Learning with Nature

August 16, 2019

Draw an X across the state of Colorado, and almost at the center of the X you will find Badger Creek Ranch. Similarly, look at a map of the Badger Creek Watershed and Badger Creek Ranch is right in the center, or at the heart of the watershed. Synchronicity? Maybe, or maybe it’s a reflection of our connection with this land.

It’s been a busy summer at Badger Creek! As a key member of the Badger Creek Watershed Partnership, we’ve been working collaboratively with other landowners including federal and state agencies, partnering with our local land trust, soil conservation district, community members, youth conservation corps, and more. This summer, Full Circle Alliance supported two events as part of this initiative: the annual Badger Creek Land Health Workshop (Aug. 16-17) and the Open Gate at Badger Creek Ranch (Sept. 29).

Landowners, ranchers, and experts on land health and regenerative ranching gathered at Badger Creek Ranch in mid-August for a Land Health Workshop. Workshop instructors demonstrated and discussed practices that improve the health and prosperity of working lands in the Rocky Mountain West, including its landscapes, watersheds, and native species.

These types of regenerative agriculture workshops provide critical local opportunities for producers who are interested in changing agricultural practices due to the greater pressure that climate change exerts on agricultural operations, noted Ann Adams, executive director of Holistic Management International.
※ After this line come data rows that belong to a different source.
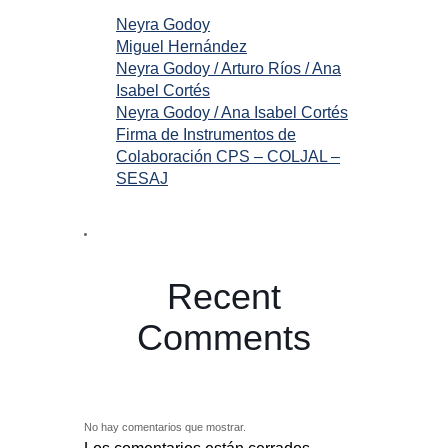
Neyra Godoy
Miguel Hernández
Neyra Godoy / Arturo Ríos / Ana
Isabel Cortés
Neyra Godoy / Ana Isabel Cortés
Firma de Instrumentos de
Colaboración CPS – COLJAL –
SESAJ
Recent
Comments
No hay comentarios que mostrar.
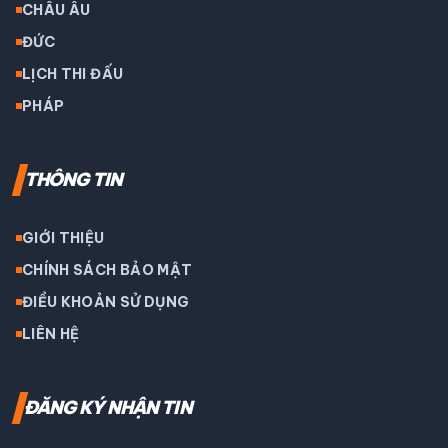
CHÂU ÂU
ĐỨC
LỊCH THI ĐẤU
PHÁP
THÔNG TIN
GIỚI THIỆU
CHÍNH SÁCH BẢO MẬT
ĐIỀU KHOẢN SỬ DỤNG
LIÊN HỆ
ĐĂNG KÝ NHẬN TIN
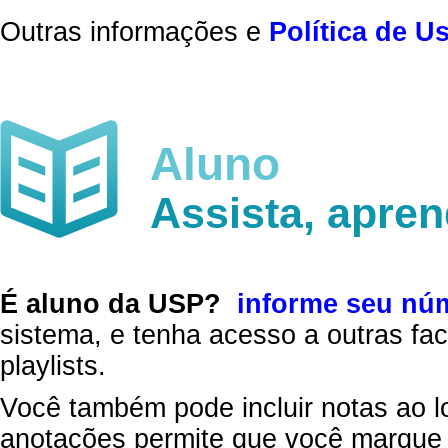
Outras informações e
Política de U
Aluno
Assista, apre
É aluno da USP?
informe seu nú
sistema, e tenha acesso a outras fac
playlists.
Você também pode incluir notas ao l
anotações permite que você marque 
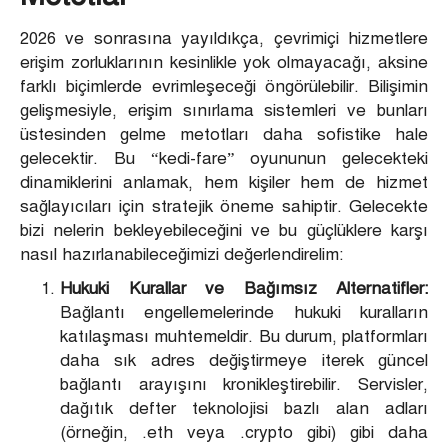
2026 ve sonrasına yayıldıkça, çevrimiçi hizmetlere
erişim zorluklarının kesinlikle yok olmayacağı, aksine
farklı biçimlerde evrimleşeceği öngörülebilir. Bilişimin
gelişmesiyle, erişim sınırlama sistemleri ve bunları
üstesinden gelme metotları daha sofistike hale
gelecektir. Bu “kedi-fare” oyununun gelecekteki
dinamiklerini anlamak, hem kişiler hem de hizmet
sağlayıcıları için stratejik öneme sahiptir. Gelecekte
bizi nelerin bekleyebileceğini ve bu güçlüklere karşı
nasıl hazırlanabileceğimizi değerlendirelim:
Hukuki Kurallar ve Bağımsız Alternatifler:
Bağlantı engellemelerinde hukuki kuralların
katılaşması muhtemeldir. Bu durum, platformları
daha sık adres değiştirmeye iterek güncel
bağlantı arayışını kronikleştirebilir. Servisler,
dağıtık defter teknolojisi bazlı alan adları
(örneğin, .eth veya .crypto gibi) gibi daha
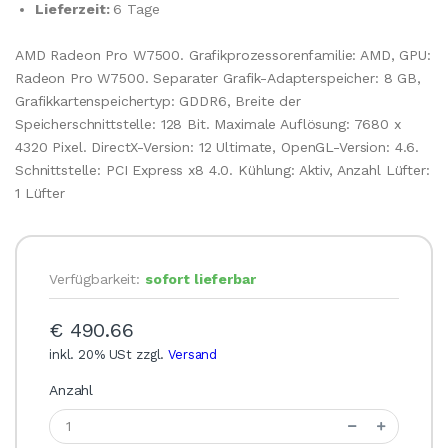
Lieferzeit:
6 Tage
AMD Radeon Pro W7500. Grafikprozessorenfamilie: AMD, GPU:
Radeon Pro W7500. Separater Grafik-Adapterspeicher: 8 GB,
Grafikkartenspeichertyp: GDDR6, Breite der
Speicherschnittstelle: 128 Bit. Maximale Auflösung: 7680 x
4320 Pixel. DirectX-Version: 12 Ultimate, OpenGL-Version: 4.6.
Schnittstelle: PCI Express x8 4.0. Kühlung: Aktiv, Anzahl Lüfter:
1 Lüfter
Verfügbarkeit:
sofort lieferbar
€ 490.66
inkl. 20% USt zzgl.
Versand
Anzahl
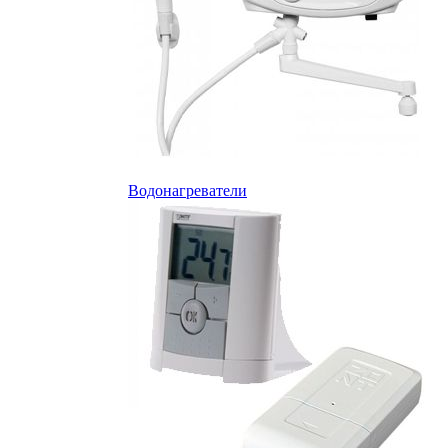
Водонагреватели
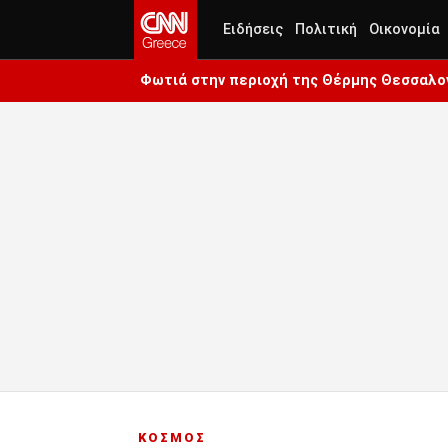
Ειδήσεις
Πολιτική
Οικονομία
Φωτιά στην περιοχή της Θέρμης Θεσσαλον
ΚΟΣΜΟΣ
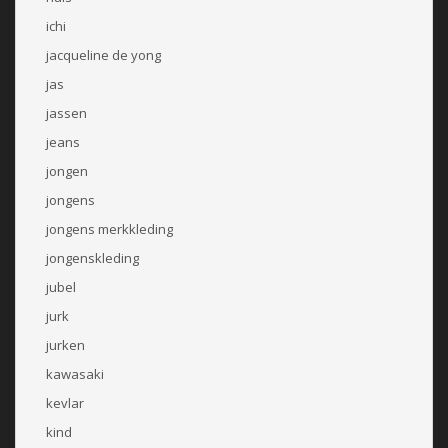
ichi
jacqueline de yong
jas
jassen
jeans
jongen
jongens
jongens merkkleding
jongenskleding
jubel
jurk
jurken
kawasaki
kevlar
kind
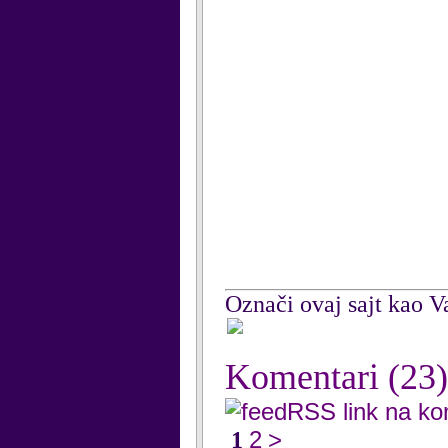
Označi ovaj sajt kao Va
Komentari
(23)
RSS link na k
2
>
1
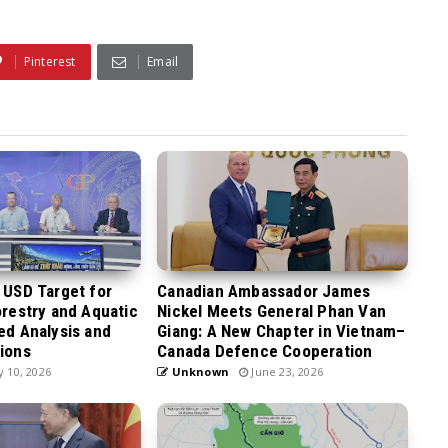
Pinterest
Email
n USD Target for
Canadian Ambassador James
orestry and Aquatic
Nickel Meets General Phan Van
led Analysis and
Giang: A New Chapter in Vietnam–
tions
Canada Defence Cooperation
y 10, 2026
Unknown
June 23, 2026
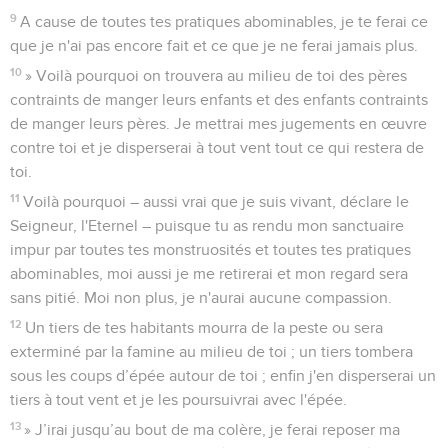
9
A cause de toutes tes pratiques abominables, je te ferai ce
que je n'ai pas encore fait et ce que je ne ferai jamais plus.
10
» Voilà pourquoi on trouvera au milieu de toi des pères
contraints de manger leurs enfants et des enfants contraints
de manger leurs pères. Je mettrai mes jugements en œuvre
contre toi et je disperserai à tout vent tout ce qui restera de
toi.
11
Voilà pourquoi – aussi vrai que je suis vivant, déclare le
Seigneur, l'Eternel – puisque tu as rendu mon sanctuaire
impur par toutes tes monstruosités et toutes tes pratiques
abominables, moi aussi je me retirerai et mon regard sera
sans pitié. Moi non plus, je n'aurai aucune compassion.
12
Un tiers de tes habitants mourra de la peste ou sera
exterminé par la famine au milieu de toi ; un tiers tombera
sous les coups d’épée autour de toi ; enfin j'en disperserai un
tiers à tout vent et je les poursuivrai avec l'épée.
13
» J’irai jusqu’au bout de ma colère, je ferai reposer ma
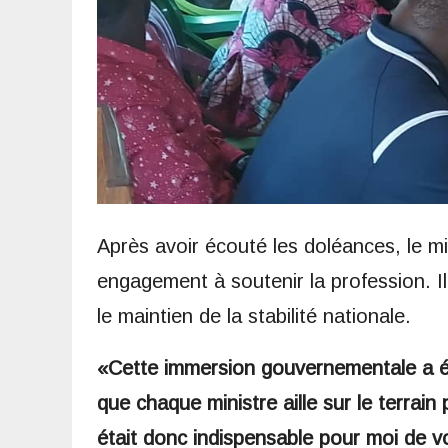
Après avoir écouté les doléances, le mi
engagement à soutenir la profession. Il
le maintien de la stabilité nationale.
«Cette immersion gouvernementale a été
que chaque ministre aille sur le terrain
était donc indispensable pour moi de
At the same time, there is a growing demand for regeneratively-raised food that is creating new markets for agricultural producers who often struggle to make a profit in a commodity market.

“More consumers are purchasing food grown with regenerative practices,” Adams said. “A recent study found that more than 80 percent of Americans have organic food in their refrigerator. In addition, many of the environmental challenges we face—excess carbon in the atmosphere, desertification, and loss of wildlife habitat and biodiversity—can be mitigated with regenerative agricultural practices. For example, one study showed that cattle managed regeneratively increased soil carbon by 1,600 pounds per acre.”

The workshop offered an opportunity to learn about how the health of the Badger Creek watershed, which covers 211 square miles of the southwest portion of South Park, has a significant impact on downstream Front Range communities including Cañon City and Pueblo. More than a century ago, open range grazing and development of roads that started as wagon trails helped accelerate erosion that has caused a loss of cover vegetation and wetland and river habitat, lowered the water table, disrupted the protective sod layer, and encouraged the spread invasive species and weeds. In a normal year, 39,600 tons of sediment erodes into the creek.

Intense thunderstorms that normally occur once or twice a summer cause flooding that can cause a spike in runoff from the normal summertime flow of five cubic feet per second to more than 1,000 cubic feet per second. A record-setting flood in the summer of 1979 reached almost 10,000 cubic feet per second, sending a sediment plume into the Arkansas River that flowed downstream for more than 50 miles. That flow from Badger Creek was more than the Arkansas River’s typical flood stage of almost 7,000 cubic feet per second, and topped Salida’s record flood stage of 9,220 cubic feet per second.

Aaron Kauffman, of Southwest Urban Hydrology, worked with participants to build soil conservation and erosion control structures in the Badger Creek drainage that address common erosion features on a disturbed landscape. He demonstrated how similar erosion structures built last year at this location are helping to stabilize the soil.

Workshop participants learned how to read the landscape to better understand surface water flow and the process of erosion. They created local soil profiles to assess soil texture, infiltration rates, moisture retention, and runoff. Kauffmann noted how sustainable management of grazing practices, road development, channel flow, and fire can help reduce erosion and enhance the health of soils and rangeland soils and rangeland.

Workshop participants also analyzed the health of the vegetation and soils in the Badger Creek drainage with Kirk Gadzia, founder of Resource Management Services and Holistic Management® Certified Educator. He provided information about comprehensive grazing planning. Brief presentations were also made by the Bird Conservancy of the Rockies and the Colorado Section Society for Range Management.

The workshop was organized by the Quivira Coalition in partnership with Badger Creek Ranch, which is a Holistic Management International Learning Site, the Central Colorado Conservancy, National Grazing Lands Coalition, Colorado Section Society for Range Management, Upper Arkansas Conservation District, Rocky Mountain Farmers Union, and the Bird Conservancy of the Rockies.